***** Document segment

In the summer of 1998, Jesus climbed down into my darkness and invited me into His family. The initial changes in my life were quick and dramatic.
But then I spent the next 10 years trying to convince God that I was worthy of the choice He made when He picked me. So, my life was a full-court-press of prayer, fasting and calculating my actions. I tried to obey His voice at every turn.
Then it happened.
The Christian image I built of myself crumbles to rubble at my feet. My sin is obvious. I feel utterly exposed and utterly ashamed.
As my belly grows, I joke with co-workers, “Well, now I know how babies are made.”
But inside, my heart is as raw as rug burn. How could You let this happen, God? I’d did everything I knew how. “Why, God. Why?”
My bad choices repeat in my mind over and over like late night reruns. Self-hate and shame cling to me like wet garbage.
I stop going to my regular church. Because, if the rest of the church is anything like me, they’ll give me ‘the look’. Lips pressed together in a straight line, head tilted slightly, eyes peering across the room toward me saying, poor her, she really blew it. I guess she wasn’t really committed to God after all.
I couldn’t bear it.
A Different Look
One day during that time, I’m waddling down the stairs in my apartment. I have nothing in my hand to hold up and say, “Look God, aren’t you proud of me?”
But God has something to say, “My love never left you. I am still here, and you are still as lovable as ever.”
That was it. The down and dirty, gorgeous love of God. It just always exists. And it never quits on us.
He wasn’t wagging a gnarly finger at something to blame for my situation. He was in my situation. He wasn’t afraid that my sin would scuff up His shiny reputation. Love is His reputation.

**********
***** Source data

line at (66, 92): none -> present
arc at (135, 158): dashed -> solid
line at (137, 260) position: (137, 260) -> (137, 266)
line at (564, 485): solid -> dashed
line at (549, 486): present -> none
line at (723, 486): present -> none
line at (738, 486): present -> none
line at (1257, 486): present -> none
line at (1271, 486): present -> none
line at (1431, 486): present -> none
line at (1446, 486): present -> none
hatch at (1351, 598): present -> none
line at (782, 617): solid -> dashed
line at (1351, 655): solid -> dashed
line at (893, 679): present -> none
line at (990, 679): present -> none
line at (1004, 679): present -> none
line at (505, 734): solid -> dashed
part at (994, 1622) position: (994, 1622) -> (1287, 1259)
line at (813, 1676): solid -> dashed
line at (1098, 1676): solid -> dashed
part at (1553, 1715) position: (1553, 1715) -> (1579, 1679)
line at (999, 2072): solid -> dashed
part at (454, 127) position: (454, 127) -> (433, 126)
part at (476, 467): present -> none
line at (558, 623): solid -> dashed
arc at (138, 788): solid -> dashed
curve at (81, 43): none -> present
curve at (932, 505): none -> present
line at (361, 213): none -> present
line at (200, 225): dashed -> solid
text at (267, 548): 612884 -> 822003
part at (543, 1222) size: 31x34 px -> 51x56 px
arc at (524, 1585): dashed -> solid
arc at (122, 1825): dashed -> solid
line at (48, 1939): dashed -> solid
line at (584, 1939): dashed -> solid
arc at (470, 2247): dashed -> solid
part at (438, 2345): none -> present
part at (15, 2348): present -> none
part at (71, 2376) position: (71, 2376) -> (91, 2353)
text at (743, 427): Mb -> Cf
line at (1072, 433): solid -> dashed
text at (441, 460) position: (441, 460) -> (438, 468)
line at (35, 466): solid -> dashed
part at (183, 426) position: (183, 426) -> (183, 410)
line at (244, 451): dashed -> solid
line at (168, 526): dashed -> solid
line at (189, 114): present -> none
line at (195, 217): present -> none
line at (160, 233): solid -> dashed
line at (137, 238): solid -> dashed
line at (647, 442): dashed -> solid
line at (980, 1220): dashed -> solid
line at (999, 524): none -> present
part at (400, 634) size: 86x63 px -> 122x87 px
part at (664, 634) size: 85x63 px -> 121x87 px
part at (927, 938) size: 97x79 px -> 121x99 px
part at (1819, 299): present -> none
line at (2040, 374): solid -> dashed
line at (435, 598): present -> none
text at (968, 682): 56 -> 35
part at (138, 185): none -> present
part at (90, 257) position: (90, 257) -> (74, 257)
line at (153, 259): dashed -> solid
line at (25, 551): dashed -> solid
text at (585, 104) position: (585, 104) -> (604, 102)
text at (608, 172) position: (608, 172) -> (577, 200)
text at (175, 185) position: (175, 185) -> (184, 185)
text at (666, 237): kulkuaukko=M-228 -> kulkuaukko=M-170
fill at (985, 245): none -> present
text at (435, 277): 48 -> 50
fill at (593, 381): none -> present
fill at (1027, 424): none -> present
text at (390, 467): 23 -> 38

**********

- **Exercise A**: Rewrite part of the personal story about faith, beginning at "But then I spent" and stopping after "and utterly ashamed.". Replace "rubble" with "dust".
- **Exercise B**: Carry on the personal story about faith from the point where it stops.

- **Written reply A**:
But then I spent the next 10 years trying to convince God that I was worthy of the choice He made when He picked me. So, my life was a full-court-press of prayer, fasting and calculating my actions. I tried to obey His voice at every turn.
Then it happened.
The Christian image I built of myself crumbles to dust at my feet. My sin is obvious. I feel utterly exposed and utterly ashamed.

- **Written reply B**:
He met me on those steps. Actually, He was with me in all my steps. But that day on the staircase, I experienced true Love. Again.
Experiencing His love that day renewed hope that maybe I could still have a future I was proud of. I was worth another chance. It wasn’t just ‘another chance’, though. That would suggest there was a break in His constancy to me. I was worth it. Still. His love never slumped or stuttered. It was as constant and full as ever.
Experiencing Love
We desperately need to experience that Love. Others desperately need it too. The simple Love that reaches us wherever we are, doing whatever we are doing. (Ephesians 3:17-19)
Love doesn’t narrow His eyes in a cold stare when we make a bad choice. He doesn’t cross his arms and glare when we struggle with drinking or pills. Our confusing and painful diagnosis isn’t the label that defines us. He doesn’t quit on us.
Loved is our identity.
Darkness and light are all the same to Him. He is still here. He is in every step with you loving you fully, and unashamed.
Even the darkness hides nothing from you, but the night shines as the day; the darkness and the light are both alike to you. Psalm 139:12
Sarah Donovan says
This is so relatable. Thanks so much for posting and I love absolutely every part of you Tara.
Tara says
Well, its a love fest then because I love hanging out with you! And Sarah, you are a super genuine encourager.
Anne-Marie says
Tara this is beautiful and vulnerable and so very real. Shame has no power when matched with the empathy and connection ur story inspires… as this is the kind of realness that resonates with all of us at some point in our journey. Thank you for writing it and letting yourself be seen. The truths that came out of this struggle for you, are the very truths I needed be reminded of during my current struggle. I love you and am so thankful for you❤️
Tara says
Anne-Marie, I love you through and through.